E mais, por que cubanos são considerados hispânicos? Quando a Espanha colonizou Cuba, os povos nativos Taino foram exterminados. De fato, muitos cubanos têm ascendência mais europeia do que muitos americanos brancos.

O QUE DIABOS É SER HISPÂNICO, AFINAL?

Eu digo o que é: é mais uma bobagem artificialmente construída. Mas os brancos continuam criando políticas com medo de que este país deixe de ser majoritariamente branco. É por isso que eles enjaulam crianças mexicanas. É por isso que eles querem que você "fale americano!"

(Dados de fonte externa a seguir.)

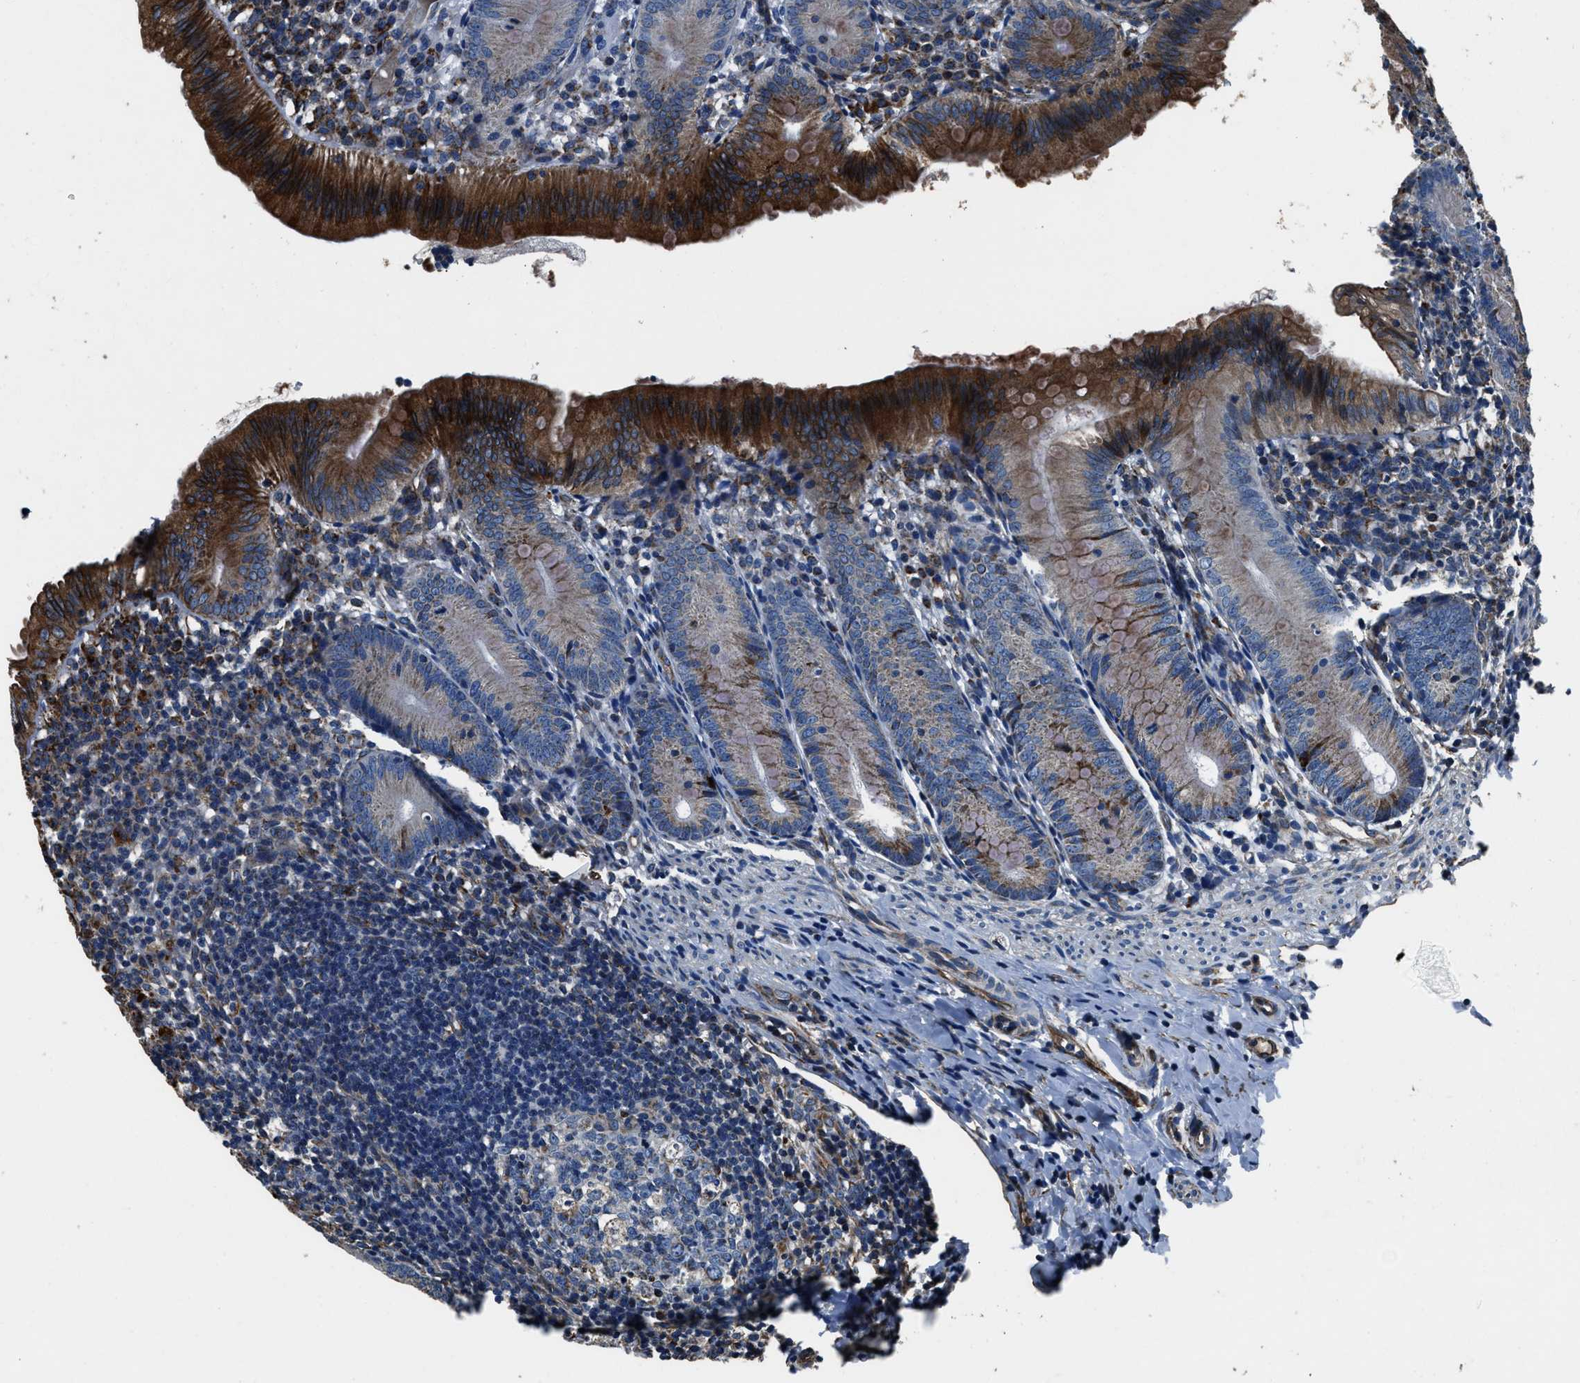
{"staining": {"intensity": "strong", "quantity": "<25%", "location": "cytoplasmic/membranous"}, "tissue": "appendix", "cell_type": "Glandular cells", "image_type": "normal", "snomed": [{"axis": "morphology", "description": "Normal tissue, NOS"}, {"axis": "topography", "description": "Appendix"}], "caption": "Appendix stained with immunohistochemistry reveals strong cytoplasmic/membranous staining in about <25% of glandular cells. Immunohistochemistry (ihc) stains the protein in brown and the nuclei are stained blue.", "gene": "OGDH", "patient": {"sex": "male", "age": 1}}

A verdade é: aqueles que fazem as leis garantem que este sempre será um país branco, porque criam um caminho para se tornar um "verdadeiro americano". E este caminho é pavimentado com o sangue e os ossos de pessoas negras.

Você não precisa entrar em um clube ou pagar uma taxa de inscrição para se tornar branco(a). Branquitude nos Estados Unidos da América é sobre chutar pessoas negras no rosto. Mas eles não fazem isso porque nos odeiam. Nós somos um exemplo. Quando colocam um alvo em nós, eles dizem: "Ah, vocês querem ser VERDADEIROS americanos? Bem, mostrem o quão forte vocês podem chutar!" E na terça-feira [dia da eleição], todas essas "pessoas de cor" estão respondendo: "assim é forte o suficiente?"